I can move the remaining fuel to one of the 200 gallon tank and work through the tanks one at a time. I read in an earlier article and that you discouraged use of absorbent oil pads as they shed fibers, so I have no intention in using them. So how should I go about doing this? Or should I engage a professional?
Another related question: What additive do you recommend for diesel fuel for naturally aspirated, non-electronic engines? Do they make a difference? Do they inhibit the formation of asphaltenes?
Thanks in advance
I would not discourage you from inspecting the inside of your tanks, particularly if the vessel has been dockside frequently, and in a sub-tropical climate. That combination can induce sediment and water collection on tank bottoms. Having said that , if you are using the vessel in a seaway, and filters are not clogging prematurely (you should be able to use 1,000 gallons of fuel without the vacuum reading on the filter exceeding the change threshold, about 5 in, of Hg), then it’s unlikely the tanks are contaminated.
Polishing systems can and should be used while underway.
I agree, the polishing system appears to be professional and well-installed. The manner in which it is plumbed to the tanks, however is of paramount importance. In order to be effective, it should draw from the bottom of one end of a tank (drawing from an area lower than the primary engine fuel pickup), and return to the bottom of the other end of the tank, thereby inducing a “current”, and stirring up sediment, which the filter can capture. Plumbing should be completely independent of the engine and genset fuel supply and return. This article provides additional details.
As far as tank cleaning is concerned, for badly contaminated tanks a hit water pressure washer is my weapon of choice. While it’s typically the purview of professionals, a very savvy do it yourselfer might undertake this.

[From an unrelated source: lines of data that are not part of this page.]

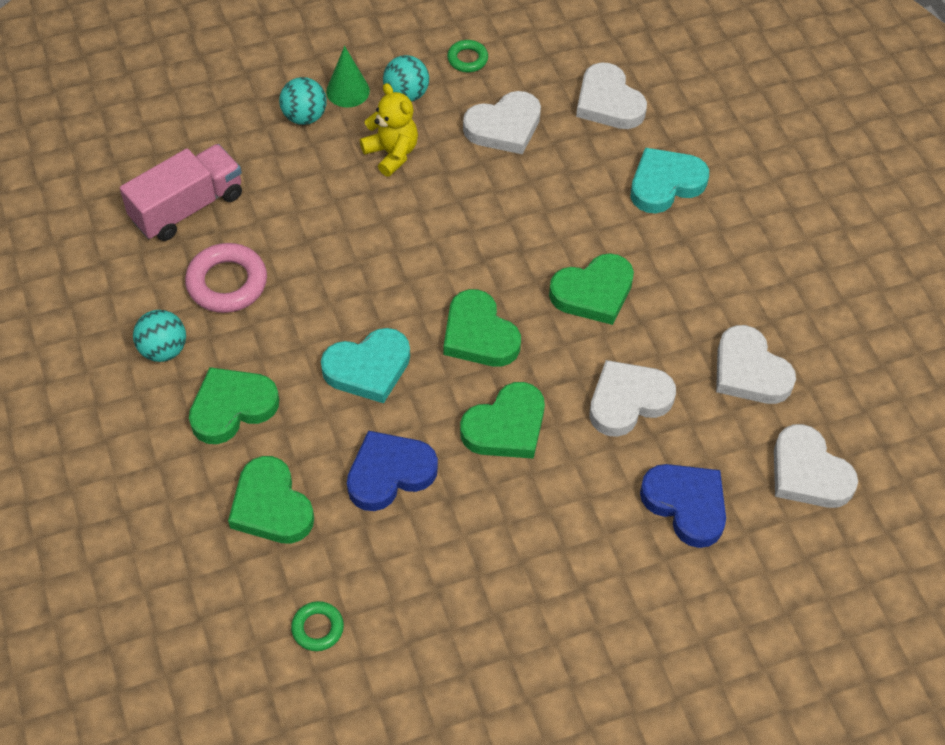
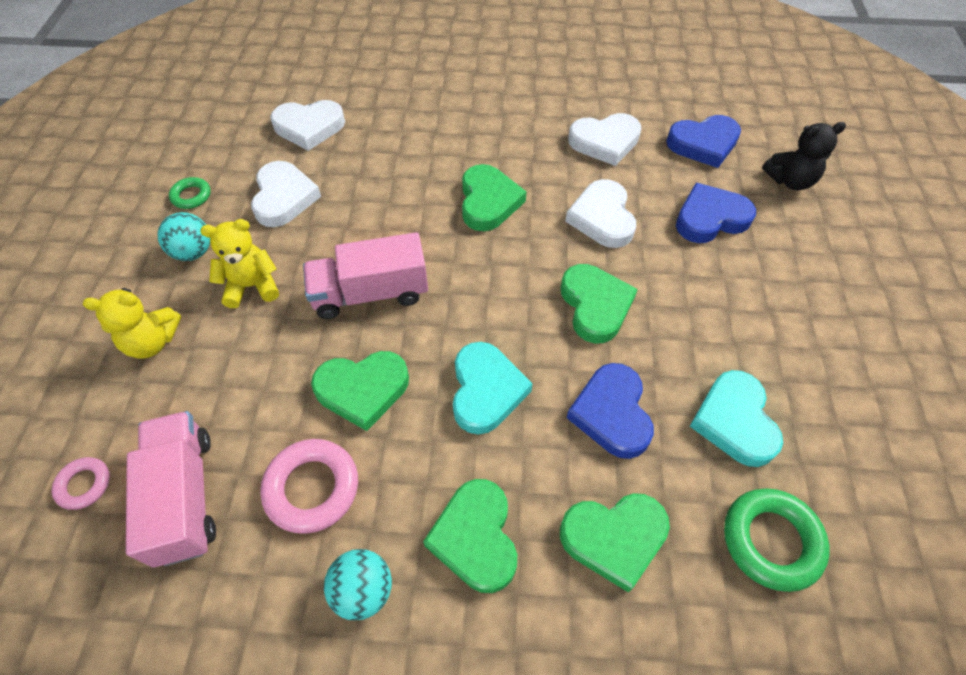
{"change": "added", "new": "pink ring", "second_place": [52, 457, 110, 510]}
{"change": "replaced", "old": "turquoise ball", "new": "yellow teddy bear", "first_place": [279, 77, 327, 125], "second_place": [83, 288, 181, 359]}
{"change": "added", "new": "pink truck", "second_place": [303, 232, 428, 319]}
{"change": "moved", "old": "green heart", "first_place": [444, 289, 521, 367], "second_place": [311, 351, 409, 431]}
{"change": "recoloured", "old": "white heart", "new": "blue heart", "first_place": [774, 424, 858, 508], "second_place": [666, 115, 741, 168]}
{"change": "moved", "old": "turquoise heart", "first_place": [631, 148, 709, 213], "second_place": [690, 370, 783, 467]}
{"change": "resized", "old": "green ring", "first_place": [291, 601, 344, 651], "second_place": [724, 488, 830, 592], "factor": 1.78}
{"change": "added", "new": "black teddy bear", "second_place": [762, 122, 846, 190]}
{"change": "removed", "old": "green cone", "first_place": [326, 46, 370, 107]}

For light contamination, scrubbing and scooping the inside of the tank using a non-metallic brush and scrapers, and then finishing with lint-free cotton rags works. If the inside of the tank is “speckled” with weld slag, use caution when wiping with rags, if they are leaving behind fibers then discontinue their use and simply scrub/scrape and rinse with clean fuel. There are host of other precautions which must be followed when undertaking this type of work, including wearing eye protection ad gloves, supplying ample fresh air, properly disposing of waste fuel and sludge, etc., and while diesel vapors are not generally considered explosive, under the right conditions, i.e. hot and atomized, they can form an explosive mixture. Pumping fresh air into the tank continuously before and during the cleanout process reduces this risk.
Finally, I would argue that there is no need to cover fuel tanks in an application such as this with insulation; the sound attenuation advantage it provides is marginal. If the insulation is adhered directly to the tanks it violates ABYC’s installation recommendations, as it can capture and hold water against the tank, which could lead to corrosion. Personally, I like to be able to see as much of a metallic fuel tank as possible, especially if it’s well-made.